Law and Order
Goods and Chattels
Last Will and Testament
Acknowledge and Confess
Breaking and Entering
Fit and Proper
Keep and Maintain
Pardon and Forgive
Bind and Obligate
Deem and Consider
Give and Grant
Indemnify and Hold Harmless
Hide and Conceal
Lewd and Lascivious
Free and Clear
Sale and Transfer
Land and Tenements
True and Correct
Make and Enter Into
Every Kind and Nature
Give, Devise, and Bequeath
Right, Title, and Interest
These were not intended to convey subtle differences that would either close or create loopholes. It was just an interior gloss of the meaning of a word. In 1200 most people in England spoke English, what law that was written down was in Latin, and French was coming up on both sides. What is a lawyer or lawgiver to do? Make sure that everyone understands what you mean by writing it in both languages. These are not in any way contrasts, they are synonyms. Or at any rate, they were originally.
Not only in law. Wrack and Ruin; Love and Affection; Soft and Gentle; Kind and Generous; Bells and Whistles; Greetings and Salutations, writers and poets were doing the same thing. We see it in Biblical Wisdom literature from an entirely different culture. An obedient son is a joy to his mother and an honor to his father. Preachers have gotten themselves wound into knots by trying to explain why it's significant that the mother feels joy and the father is honored. Not really. It's a poetic repetition.

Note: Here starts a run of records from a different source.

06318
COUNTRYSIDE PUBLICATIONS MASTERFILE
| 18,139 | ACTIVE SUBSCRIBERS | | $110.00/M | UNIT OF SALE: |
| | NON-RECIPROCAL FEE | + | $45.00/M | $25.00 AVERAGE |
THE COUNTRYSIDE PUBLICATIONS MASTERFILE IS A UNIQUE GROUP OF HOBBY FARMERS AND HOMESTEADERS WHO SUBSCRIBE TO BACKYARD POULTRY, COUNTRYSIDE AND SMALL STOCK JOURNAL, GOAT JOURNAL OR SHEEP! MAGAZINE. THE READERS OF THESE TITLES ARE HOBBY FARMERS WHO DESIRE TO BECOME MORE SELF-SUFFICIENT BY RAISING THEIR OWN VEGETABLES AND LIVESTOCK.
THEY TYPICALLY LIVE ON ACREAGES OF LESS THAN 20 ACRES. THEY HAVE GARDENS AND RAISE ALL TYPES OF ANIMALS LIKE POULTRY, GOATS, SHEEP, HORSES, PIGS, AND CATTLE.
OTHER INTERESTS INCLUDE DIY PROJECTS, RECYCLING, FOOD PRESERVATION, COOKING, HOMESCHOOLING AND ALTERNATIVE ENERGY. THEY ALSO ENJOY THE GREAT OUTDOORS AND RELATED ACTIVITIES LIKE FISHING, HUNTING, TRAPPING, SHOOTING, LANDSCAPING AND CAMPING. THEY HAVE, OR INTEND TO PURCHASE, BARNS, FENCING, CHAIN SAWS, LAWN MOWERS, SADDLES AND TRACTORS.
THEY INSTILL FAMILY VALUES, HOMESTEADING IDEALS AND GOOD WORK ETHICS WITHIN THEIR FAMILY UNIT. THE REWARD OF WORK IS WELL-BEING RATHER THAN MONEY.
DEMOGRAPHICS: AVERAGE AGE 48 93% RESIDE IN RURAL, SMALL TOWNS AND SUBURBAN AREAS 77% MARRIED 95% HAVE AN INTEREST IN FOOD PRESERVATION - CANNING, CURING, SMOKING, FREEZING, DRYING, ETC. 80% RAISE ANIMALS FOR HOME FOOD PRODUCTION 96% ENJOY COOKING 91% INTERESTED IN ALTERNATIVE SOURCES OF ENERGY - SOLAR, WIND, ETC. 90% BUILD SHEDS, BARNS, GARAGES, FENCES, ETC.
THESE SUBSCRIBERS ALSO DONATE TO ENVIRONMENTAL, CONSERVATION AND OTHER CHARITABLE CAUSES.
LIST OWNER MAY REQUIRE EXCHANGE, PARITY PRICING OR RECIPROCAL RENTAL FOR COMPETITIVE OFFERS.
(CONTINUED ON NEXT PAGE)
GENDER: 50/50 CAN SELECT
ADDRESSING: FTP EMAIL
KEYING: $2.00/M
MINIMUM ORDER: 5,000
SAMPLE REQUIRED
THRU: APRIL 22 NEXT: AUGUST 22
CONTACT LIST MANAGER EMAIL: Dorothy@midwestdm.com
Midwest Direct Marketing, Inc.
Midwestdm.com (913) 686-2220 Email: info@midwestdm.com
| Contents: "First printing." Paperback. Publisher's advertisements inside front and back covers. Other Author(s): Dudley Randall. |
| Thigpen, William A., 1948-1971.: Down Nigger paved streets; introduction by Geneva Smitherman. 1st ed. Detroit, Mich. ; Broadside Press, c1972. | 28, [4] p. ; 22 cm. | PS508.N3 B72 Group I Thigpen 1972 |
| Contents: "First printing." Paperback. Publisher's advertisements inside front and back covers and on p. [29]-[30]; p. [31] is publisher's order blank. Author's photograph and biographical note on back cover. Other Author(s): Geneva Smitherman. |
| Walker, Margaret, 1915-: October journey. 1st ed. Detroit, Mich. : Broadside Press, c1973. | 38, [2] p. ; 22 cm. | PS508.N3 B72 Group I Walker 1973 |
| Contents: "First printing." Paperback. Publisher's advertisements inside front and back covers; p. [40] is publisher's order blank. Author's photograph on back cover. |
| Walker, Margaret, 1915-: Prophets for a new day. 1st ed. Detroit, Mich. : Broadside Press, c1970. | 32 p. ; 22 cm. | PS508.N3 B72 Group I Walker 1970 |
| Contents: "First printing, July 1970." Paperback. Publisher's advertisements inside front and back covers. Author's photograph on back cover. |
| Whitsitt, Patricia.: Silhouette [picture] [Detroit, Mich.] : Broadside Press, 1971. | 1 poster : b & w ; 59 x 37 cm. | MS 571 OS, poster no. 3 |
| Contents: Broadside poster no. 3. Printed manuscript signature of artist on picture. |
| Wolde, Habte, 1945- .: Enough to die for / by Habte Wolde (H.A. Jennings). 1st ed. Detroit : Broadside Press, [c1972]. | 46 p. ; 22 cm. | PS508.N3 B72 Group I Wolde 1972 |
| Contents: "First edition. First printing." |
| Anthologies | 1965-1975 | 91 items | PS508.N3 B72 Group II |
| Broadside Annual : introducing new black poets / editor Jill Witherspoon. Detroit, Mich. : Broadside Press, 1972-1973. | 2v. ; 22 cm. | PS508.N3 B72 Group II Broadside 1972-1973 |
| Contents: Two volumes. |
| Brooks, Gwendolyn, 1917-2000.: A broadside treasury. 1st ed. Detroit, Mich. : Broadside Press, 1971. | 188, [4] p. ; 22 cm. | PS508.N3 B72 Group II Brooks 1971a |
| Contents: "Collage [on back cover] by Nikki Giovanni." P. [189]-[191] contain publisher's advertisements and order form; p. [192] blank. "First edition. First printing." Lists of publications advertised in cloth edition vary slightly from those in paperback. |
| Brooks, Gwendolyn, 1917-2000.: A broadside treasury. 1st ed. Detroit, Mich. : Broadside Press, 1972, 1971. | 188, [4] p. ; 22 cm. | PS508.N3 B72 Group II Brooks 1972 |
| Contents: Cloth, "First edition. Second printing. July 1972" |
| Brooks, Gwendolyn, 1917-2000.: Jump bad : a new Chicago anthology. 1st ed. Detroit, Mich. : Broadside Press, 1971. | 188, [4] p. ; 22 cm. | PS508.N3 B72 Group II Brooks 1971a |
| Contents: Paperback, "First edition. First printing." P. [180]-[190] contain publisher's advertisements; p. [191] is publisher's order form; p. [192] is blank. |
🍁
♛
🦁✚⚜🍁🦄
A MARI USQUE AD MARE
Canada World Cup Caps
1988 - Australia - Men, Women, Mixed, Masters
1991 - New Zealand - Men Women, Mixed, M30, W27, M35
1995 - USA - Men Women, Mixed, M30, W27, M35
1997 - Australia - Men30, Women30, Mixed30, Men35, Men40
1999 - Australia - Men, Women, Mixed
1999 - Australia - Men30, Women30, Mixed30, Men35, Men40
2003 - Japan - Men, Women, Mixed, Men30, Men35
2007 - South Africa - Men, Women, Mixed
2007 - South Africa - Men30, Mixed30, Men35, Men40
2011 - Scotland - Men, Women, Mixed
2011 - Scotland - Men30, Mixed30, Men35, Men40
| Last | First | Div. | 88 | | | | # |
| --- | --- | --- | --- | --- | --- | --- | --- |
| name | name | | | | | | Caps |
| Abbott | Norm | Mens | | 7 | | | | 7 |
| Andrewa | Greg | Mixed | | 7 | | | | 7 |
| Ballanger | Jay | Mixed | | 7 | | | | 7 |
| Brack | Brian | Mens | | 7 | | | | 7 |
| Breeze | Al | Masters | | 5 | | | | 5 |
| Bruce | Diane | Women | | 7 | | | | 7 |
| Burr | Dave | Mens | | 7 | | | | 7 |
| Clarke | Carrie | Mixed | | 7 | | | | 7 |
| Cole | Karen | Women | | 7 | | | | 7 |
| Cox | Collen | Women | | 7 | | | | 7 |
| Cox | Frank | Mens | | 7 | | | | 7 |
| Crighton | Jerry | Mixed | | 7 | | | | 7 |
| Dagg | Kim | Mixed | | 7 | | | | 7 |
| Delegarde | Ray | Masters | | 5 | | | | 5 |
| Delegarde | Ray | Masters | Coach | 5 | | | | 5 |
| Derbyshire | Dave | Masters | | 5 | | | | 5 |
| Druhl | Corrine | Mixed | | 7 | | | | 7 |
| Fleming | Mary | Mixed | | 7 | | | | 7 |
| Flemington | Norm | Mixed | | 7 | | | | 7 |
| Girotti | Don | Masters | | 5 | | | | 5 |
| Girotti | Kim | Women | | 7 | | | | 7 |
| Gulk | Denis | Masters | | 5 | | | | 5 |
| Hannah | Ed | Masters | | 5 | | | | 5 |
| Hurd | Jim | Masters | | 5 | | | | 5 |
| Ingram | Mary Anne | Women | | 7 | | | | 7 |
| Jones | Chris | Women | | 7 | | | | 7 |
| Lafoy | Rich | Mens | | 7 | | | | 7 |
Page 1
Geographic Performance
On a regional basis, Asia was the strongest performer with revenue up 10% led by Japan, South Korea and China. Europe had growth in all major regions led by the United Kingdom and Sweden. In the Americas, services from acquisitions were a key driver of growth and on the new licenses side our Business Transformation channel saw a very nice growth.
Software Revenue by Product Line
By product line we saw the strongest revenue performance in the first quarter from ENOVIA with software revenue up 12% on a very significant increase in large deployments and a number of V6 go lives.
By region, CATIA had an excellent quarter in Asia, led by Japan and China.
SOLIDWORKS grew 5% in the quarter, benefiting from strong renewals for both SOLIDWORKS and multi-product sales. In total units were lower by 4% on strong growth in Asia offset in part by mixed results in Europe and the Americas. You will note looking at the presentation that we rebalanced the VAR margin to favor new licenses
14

I don't know if lawyers tried to create divisions between any of these concepts in the service of getting a favorable ruling for their clients, or that any of these ideas have eventually become distinct in the law. I did break the window, your honor, but I never entered the premises. I just reached in and grabbed the sack. I have at least four attorneys who regularly read the blog who might give us even more fascinating bits about one or more of these. But at the beginning, they were just the same concept in another language in use, to make sure everyone was on the same page.